Even the lower-heart rate events see a lot of winter action in Colorado, where there are events like the Colorado Curling Cup, and the Denver Curling Club is in the thick of it’s seasons, hosting leagues 6-7 nights every week clear until May.
While there’s skating events of every type and size, from ice dancing and competitions to track racing and more, there’s not much on ice more popular in Colorado right now than hockey, due to the sparkly new rings being sported by the reigning Stanley Cup Champion Colorado Avalanche. But hockey is a killer ticket all up and down the front range, from USA Hockey when they are in the Springs to the ever-in-the-thick-of-it DU Pioneers right on up to the Avs affiliate Colorado Eagles up around Fort Collins. If body checks, wrist shots, and icing get your blood boiling, Colorado might be the best place to catch a hockey game in the country.

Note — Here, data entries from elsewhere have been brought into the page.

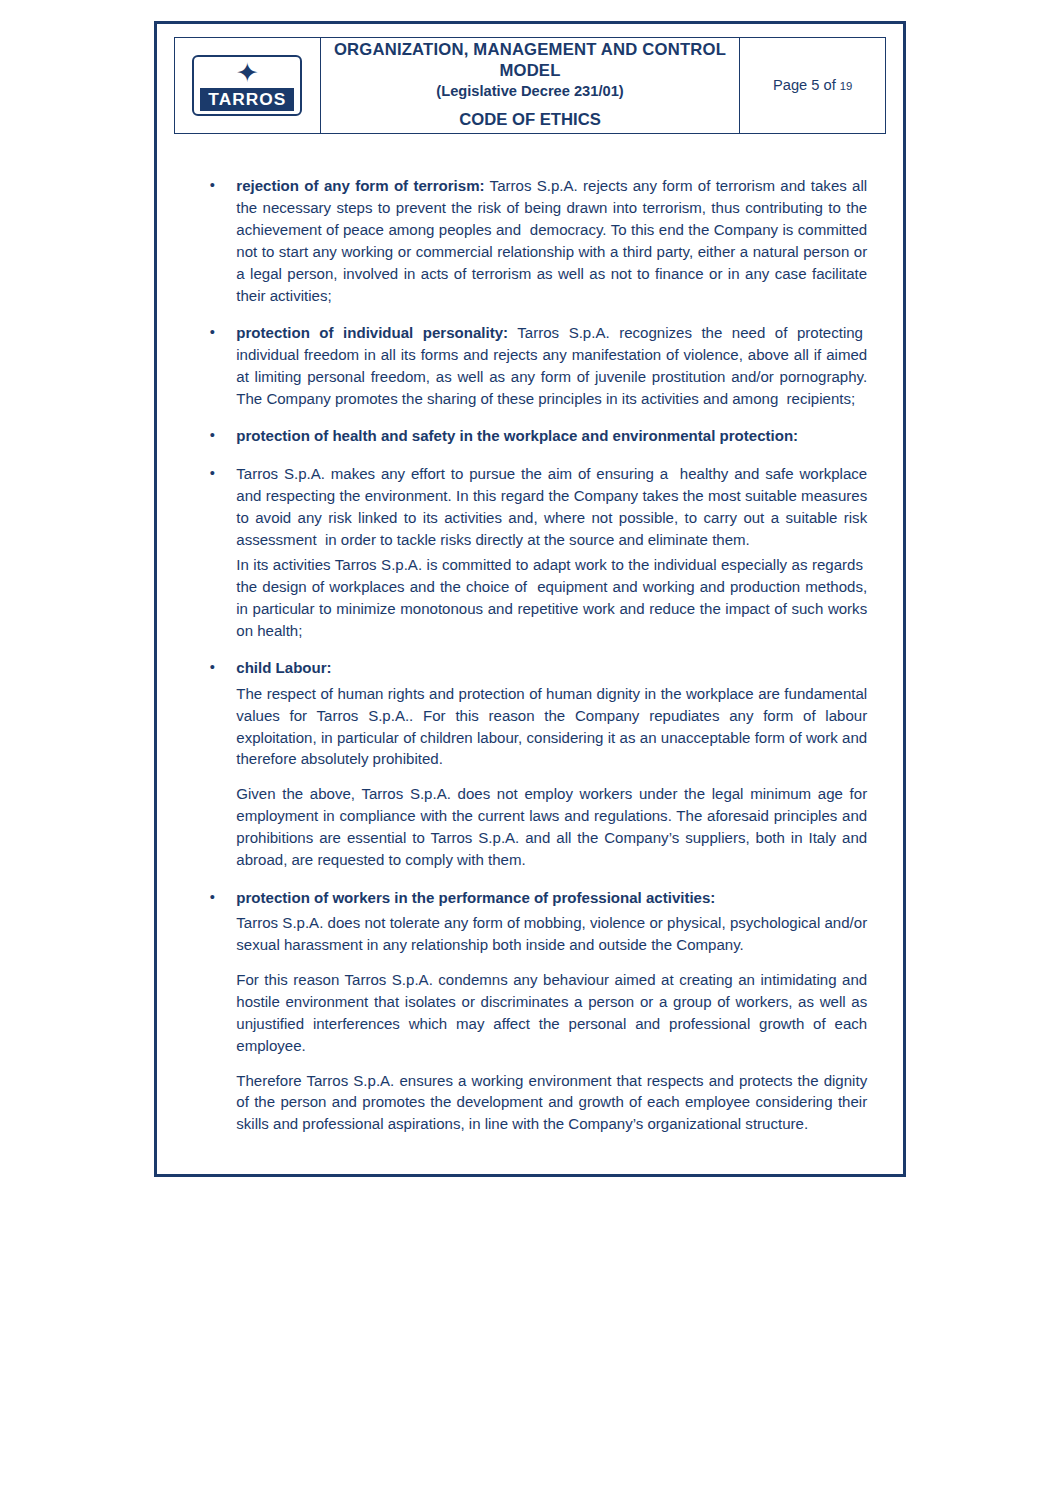| ✦ TARROS | ORGANIZATION, MANAGEMENT AND CONTROL MODEL (Legislative Decree 231/01) CODE OF ETHICS | Page 5 of 19 |
rejection of any form of terrorism: Tarros S.p.A. rejects any form of terrorism and takes all the necessary steps to prevent the risk of being drawn into terrorism, thus contributing to the achievement of peace among peoples and democracy. To this end the Company is committed not to start any working or commercial relationship with a third party, either a natural person or a legal person, involved in acts of terrorism as well as not to finance or in any case facilitate their activities;
protection of individual personality: Tarros S.p.A. recognizes the need of protecting individual freedom in all its forms and rejects any manifestation of violence, above all if aimed at limiting personal freedom, as well as any form of juvenile prostitution and/or pornography. The Company promotes the sharing of these principles in its activities and among recipients;
protection of health and safety in the workplace and environmental protection:
Tarros S.p.A. makes any effort to pursue the aim of ensuring a healthy and safe workplace and respecting the environment. In this regard the Company takes the most suitable measures to avoid any risk linked to its activities and, where not possible, to carry out a suitable risk assessment in order to tackle risks directly at the source and eliminate them.
In its activities Tarros S.p.A. is committed to adapt work to the individual especially as regards the design of workplaces and the choice of equipment and working and production methods, in particular to minimize monotonous and repetitive work and reduce the impact of such works on health;
child Labour:
The respect of human rights and protection of human dignity in the workplace are fundamental values for Tarros S.p.A.. For this reason the Company repudiates any form of labour exploitation, in particular of children labour, considering it as an unacceptable form of work and therefore absolutely prohibited.
Given the above, Tarros S.p.A. does not employ workers under the legal minimum age for employment in compliance with the current laws and regulations. The aforesaid principles and prohibitions are essential to Tarros S.p.A. and all the Company’s suppliers, both in Italy and abroad, are requested to comply with them.
protection of workers in the performance of professional activities:
Tarros S.p.A. does not tolerate any form of mobbing, violence or physical, psychological and/or sexual harassment in any relationship both inside and outside the Company.
For this reason Tarros S.p.A. condemns any behaviour aimed at creating an intimidating and hostile environment that isolates or discriminates a person or a group of workers, as well as unjustified interferences which may affect the personal and professional growth of each employee.
Therefore Tarros S.p.A. ensures a working environment that respects and protects the dignity of the person and promotes the development and growth of each employee considering their skills and professional aspirations, in line with the Company’s organizational structure.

With all of that, maybe watching it all isn’t your thing. While those snowflakes and late mornings do inspire some hunkering down and snuggling up, this is one of the best times of year to see the season that makes Colorado a real rarity. Strap on some snowshoes, grab a plastic sled, get those skis or snowboards or skates and get thee outside, Colorado. Even if it’s simply to make a snowball or three. I know it’s cold, but there’s a lot of fun out there to be had and seen in these snow days.